[RECORDED DATA]

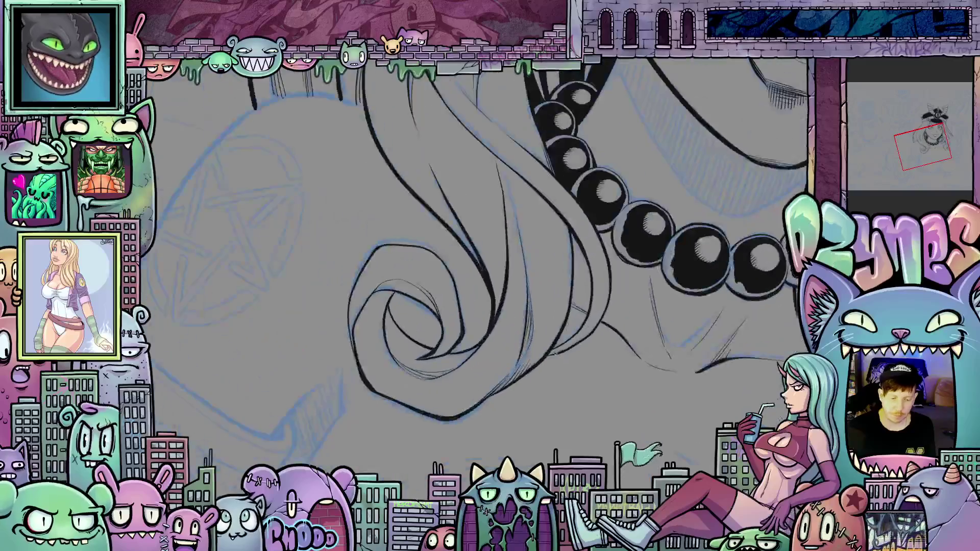
{"action": "scroll", "coordinate": [557, 353], "scroll_direction": "up", "scroll_amount": 2}
{"action": "mouse_move", "coordinate": [680, 332]}
{"action": "left_mouse_down"}
{"action": "mouse_move", "coordinate": [556, 380]}
{"action": "mouse_move", "coordinate": [393, 341]}
{"action": "left_mouse_up"}
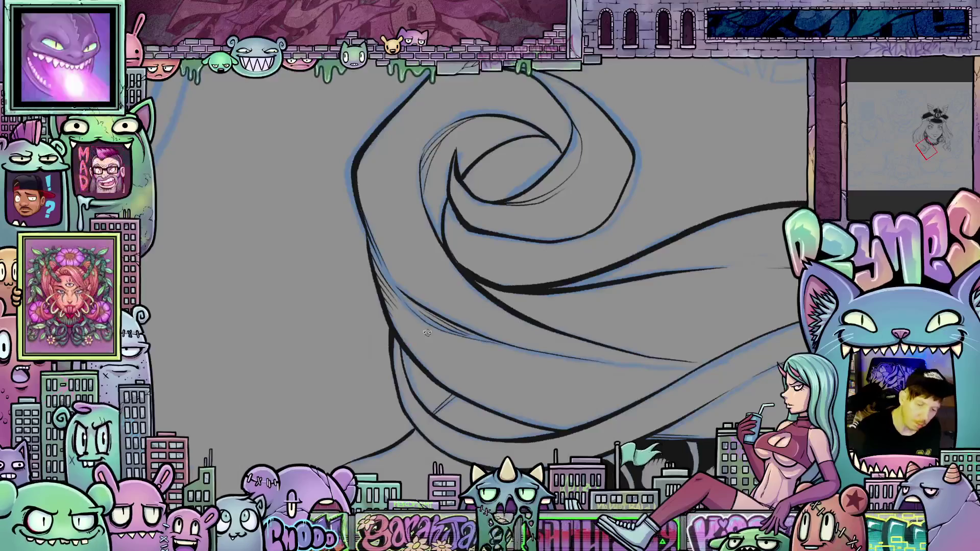
{"action": "left_click_drag", "start_coordinate": [403, 331], "coordinate": [619, 250]}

[/RECORDED DATA]

Repeat the entries above exactly as written, but not their pictures.

RESULT OF THE TASK =
{"action": "scroll", "coordinate": [557, 353], "scroll_direction": "up", "scroll_amount": 2}
{"action": "mouse_move", "coordinate": [680, 332]}
{"action": "left_mouse_down"}
{"action": "mouse_move", "coordinate": [556, 380]}
{"action": "mouse_move", "coordinate": [393, 341]}
{"action": "left_mouse_up"}
{"action": "left_click_drag", "start_coordinate": [403, 331], "coordinate": [619, 250]}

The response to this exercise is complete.